=== EXTRACT ===
--------------------
COVID-19 cut the 2019-2020 ski season short by about a month and "significantly impacted" Vail Resorts' third quarter earnings, according to the ski company. Thursday, CEO Rob Katz told investors the company lost $140 million in the first four months of 2020. Net income was $152 million, down from $292 million the year before.
Vail operates 37 mountain resorts. 34 are in North America, including Park City Mountain, which is one of the largest employers in the Park City area. All of Vail's U.S. resorts shut down March 15th due to coronavirus concerns. When asked what the post-COVID-19 ski experience looks like, Katz said the company will find out this summer when they open their three properties in Australia.
“Our focus will be on those pinch points, certainly inside of our restaurants and lift lines, and certainly as people enter the resort, our job will be to make sure that we can maintain social distancing while still giving people a great experience,” Katz said.
He also mentioned the company is "rigorously" following traveler surveys, which show, despite a pandemic, skiing still has a devoted customer base.
“I think our takeaway from what we're seeing is what we would expect," Katz said. "It's another strength I think; not only of our company, but of the whole industry that there is an incredibly passionate committed base of skiers who see skiing and riding as a core part of what they do and every indication that we have so far would suggest that that's going to continue; exactly to what level, that remains to be seen.”
Traveler surveys also show skiers are scaling back on travel as long as coronavirus is around. Katz says that plays in Vail’s favor.
“There is no doubt that right now, at least consumer sentiment seems to be -- the shorter the distance, the better; so obviously, for our resorts, the fact that we're near so many major urban markets I think is a big positive. No doubt domestic travel; air travel, I think is in a much better spot than international travel, which again, I think bodes well for most of our resorts; And, I think another piece is that all of our resorts, for the most part are really located near major metropolitan airports as well.”
So, how are season passes going? It is hard to tell, said Katz, because Vail moved the deadline for purchasing passes to Labor Day.
--------------------
=== EXTRACTED INFORMATION ===
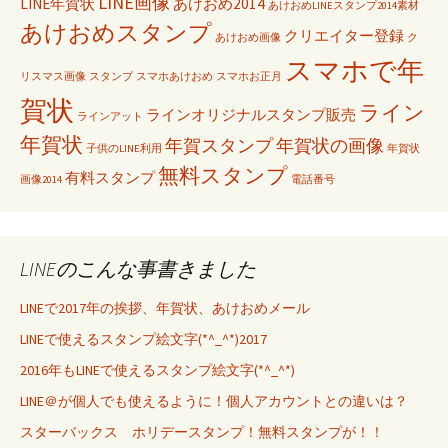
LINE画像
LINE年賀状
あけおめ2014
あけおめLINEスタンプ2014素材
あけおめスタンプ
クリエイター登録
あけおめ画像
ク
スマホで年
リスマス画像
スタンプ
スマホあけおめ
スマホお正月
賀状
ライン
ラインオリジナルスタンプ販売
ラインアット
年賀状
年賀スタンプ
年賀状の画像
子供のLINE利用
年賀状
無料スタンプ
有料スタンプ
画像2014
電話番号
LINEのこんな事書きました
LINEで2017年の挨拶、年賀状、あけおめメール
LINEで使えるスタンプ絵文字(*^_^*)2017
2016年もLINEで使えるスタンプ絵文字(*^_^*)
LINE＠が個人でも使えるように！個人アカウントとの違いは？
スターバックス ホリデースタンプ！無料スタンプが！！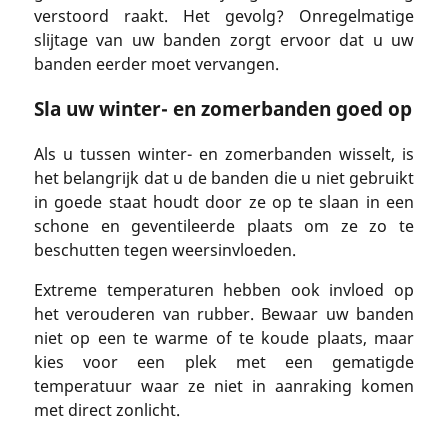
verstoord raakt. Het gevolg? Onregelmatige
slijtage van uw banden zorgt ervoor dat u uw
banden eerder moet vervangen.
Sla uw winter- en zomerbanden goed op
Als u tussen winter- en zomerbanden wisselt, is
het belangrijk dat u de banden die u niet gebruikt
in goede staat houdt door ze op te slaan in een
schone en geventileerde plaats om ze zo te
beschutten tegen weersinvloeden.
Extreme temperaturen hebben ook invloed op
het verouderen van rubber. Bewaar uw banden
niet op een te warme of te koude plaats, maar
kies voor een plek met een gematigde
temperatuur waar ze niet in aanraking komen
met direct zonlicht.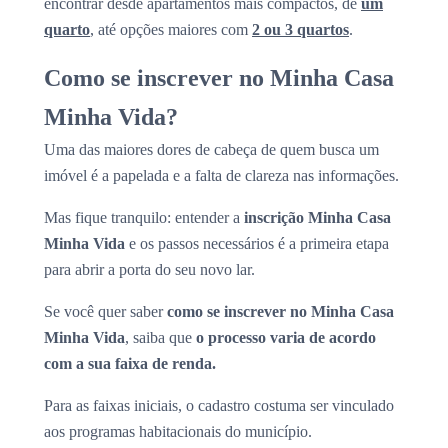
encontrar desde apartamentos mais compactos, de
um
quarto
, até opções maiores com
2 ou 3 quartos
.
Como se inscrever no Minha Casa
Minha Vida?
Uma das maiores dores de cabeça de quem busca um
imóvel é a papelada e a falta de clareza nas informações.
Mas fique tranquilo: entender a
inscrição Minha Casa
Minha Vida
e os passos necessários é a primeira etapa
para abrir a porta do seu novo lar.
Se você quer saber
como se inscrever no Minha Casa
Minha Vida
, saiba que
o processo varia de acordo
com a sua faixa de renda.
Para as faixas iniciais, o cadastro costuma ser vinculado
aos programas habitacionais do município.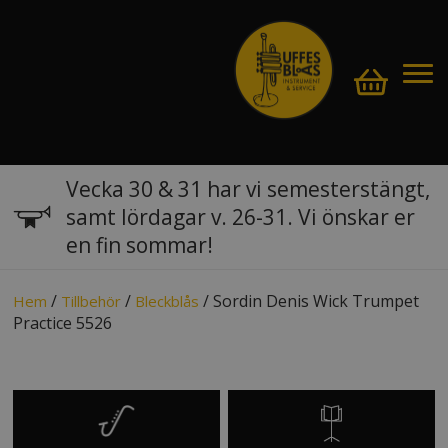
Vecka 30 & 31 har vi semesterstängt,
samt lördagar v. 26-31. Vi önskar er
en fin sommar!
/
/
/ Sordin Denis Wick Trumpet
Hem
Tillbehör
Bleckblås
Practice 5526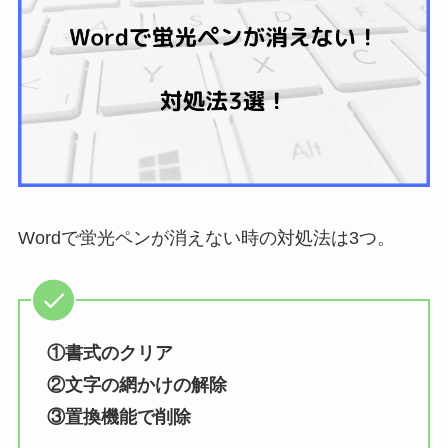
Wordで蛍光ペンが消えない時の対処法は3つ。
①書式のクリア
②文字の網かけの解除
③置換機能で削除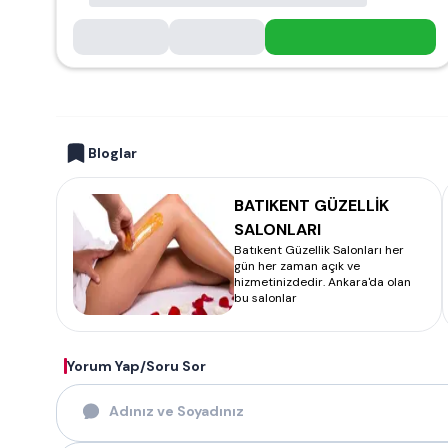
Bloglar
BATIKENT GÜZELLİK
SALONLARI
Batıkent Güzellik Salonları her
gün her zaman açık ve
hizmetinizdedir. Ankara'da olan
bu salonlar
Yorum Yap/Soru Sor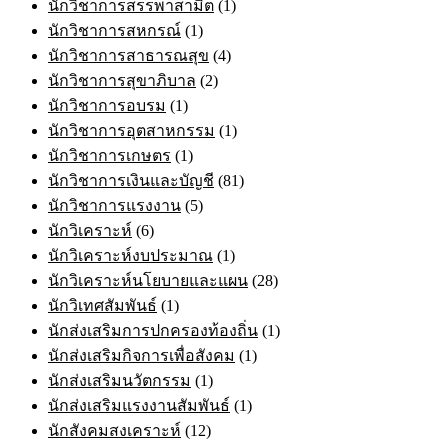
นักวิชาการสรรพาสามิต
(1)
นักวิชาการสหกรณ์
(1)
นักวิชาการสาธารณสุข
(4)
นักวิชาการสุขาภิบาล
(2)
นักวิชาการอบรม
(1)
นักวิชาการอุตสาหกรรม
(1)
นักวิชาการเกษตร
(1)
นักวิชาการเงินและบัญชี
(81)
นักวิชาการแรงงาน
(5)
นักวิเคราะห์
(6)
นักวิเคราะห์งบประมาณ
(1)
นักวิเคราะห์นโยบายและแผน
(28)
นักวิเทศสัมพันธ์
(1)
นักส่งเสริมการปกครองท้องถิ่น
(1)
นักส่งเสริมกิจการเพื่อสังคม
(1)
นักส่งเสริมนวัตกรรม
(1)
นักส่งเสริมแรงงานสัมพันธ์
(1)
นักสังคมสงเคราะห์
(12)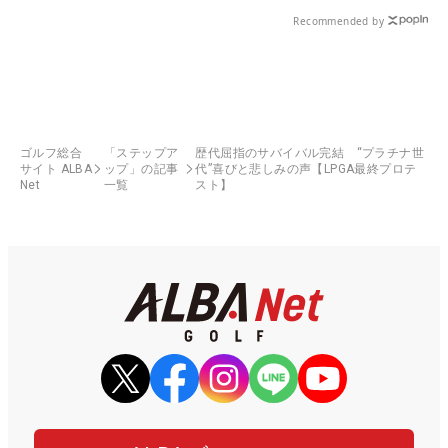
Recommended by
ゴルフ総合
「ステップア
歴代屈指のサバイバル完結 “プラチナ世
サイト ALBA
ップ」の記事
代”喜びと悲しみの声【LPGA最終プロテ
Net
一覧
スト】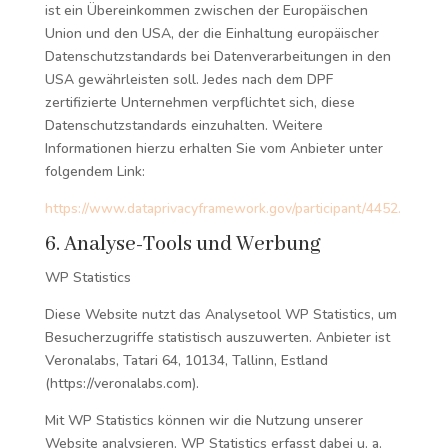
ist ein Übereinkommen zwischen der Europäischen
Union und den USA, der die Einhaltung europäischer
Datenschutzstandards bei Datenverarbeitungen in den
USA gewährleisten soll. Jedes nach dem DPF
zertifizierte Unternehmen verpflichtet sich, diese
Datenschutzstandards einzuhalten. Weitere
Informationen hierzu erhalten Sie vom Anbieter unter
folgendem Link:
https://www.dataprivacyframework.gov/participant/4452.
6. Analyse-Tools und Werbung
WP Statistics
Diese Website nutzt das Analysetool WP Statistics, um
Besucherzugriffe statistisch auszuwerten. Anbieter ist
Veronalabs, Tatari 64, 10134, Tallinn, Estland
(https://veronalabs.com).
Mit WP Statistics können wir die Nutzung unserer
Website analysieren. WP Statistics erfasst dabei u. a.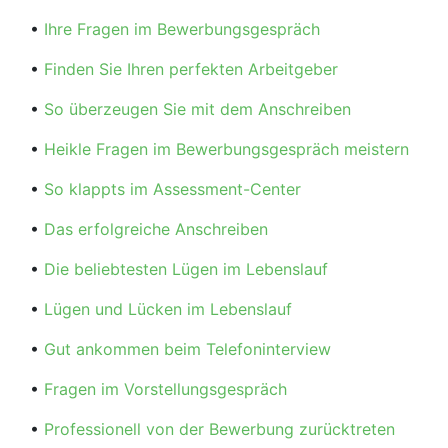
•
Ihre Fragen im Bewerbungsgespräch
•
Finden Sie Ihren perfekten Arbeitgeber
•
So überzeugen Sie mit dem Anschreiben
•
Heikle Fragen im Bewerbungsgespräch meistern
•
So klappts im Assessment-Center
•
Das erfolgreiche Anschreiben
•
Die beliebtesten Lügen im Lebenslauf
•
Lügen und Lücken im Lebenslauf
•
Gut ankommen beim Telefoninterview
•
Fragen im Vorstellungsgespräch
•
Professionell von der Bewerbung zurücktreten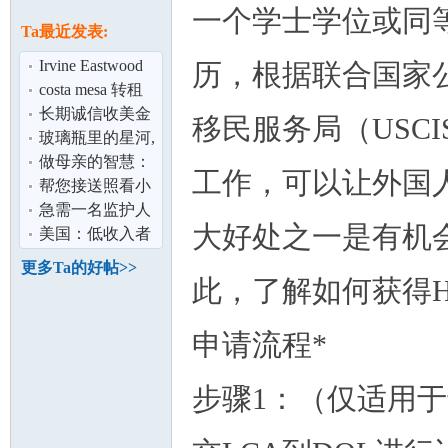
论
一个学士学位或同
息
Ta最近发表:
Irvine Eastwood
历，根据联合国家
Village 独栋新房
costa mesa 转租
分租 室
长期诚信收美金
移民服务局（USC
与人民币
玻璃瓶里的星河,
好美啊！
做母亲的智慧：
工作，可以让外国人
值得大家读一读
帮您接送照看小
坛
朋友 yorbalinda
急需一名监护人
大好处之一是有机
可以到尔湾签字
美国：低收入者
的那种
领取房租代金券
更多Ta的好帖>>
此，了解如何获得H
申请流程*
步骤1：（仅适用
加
--------------------
=== WHAT IS REQUIRED ===
From the Vail Resorts article, reproduce word for word the passage that begins with "He also mentioned" and ends with "in Vail’s favor.".

=== PROBLEM SOLUTION ===
He also mentioned the company is "rigorously" following traveler surveys, which show, despite a pandemic, skiing still has a devoted customer base.
“I think our takeaway from what we're seeing is what we would expect," Katz said. "It's another strength I think; not only of our company, but of the whole industry that there is an incredibly passionate committed base of skiers who see skiing and riding as a core part of what they do and every indication that we have so far would suggest that that's going to continue; exactly to what level, that remains to be seen.”
Traveler surveys also show skiers are scaling back on travel as long as coronavirus is around. Katz says that plays in Vail’s favor.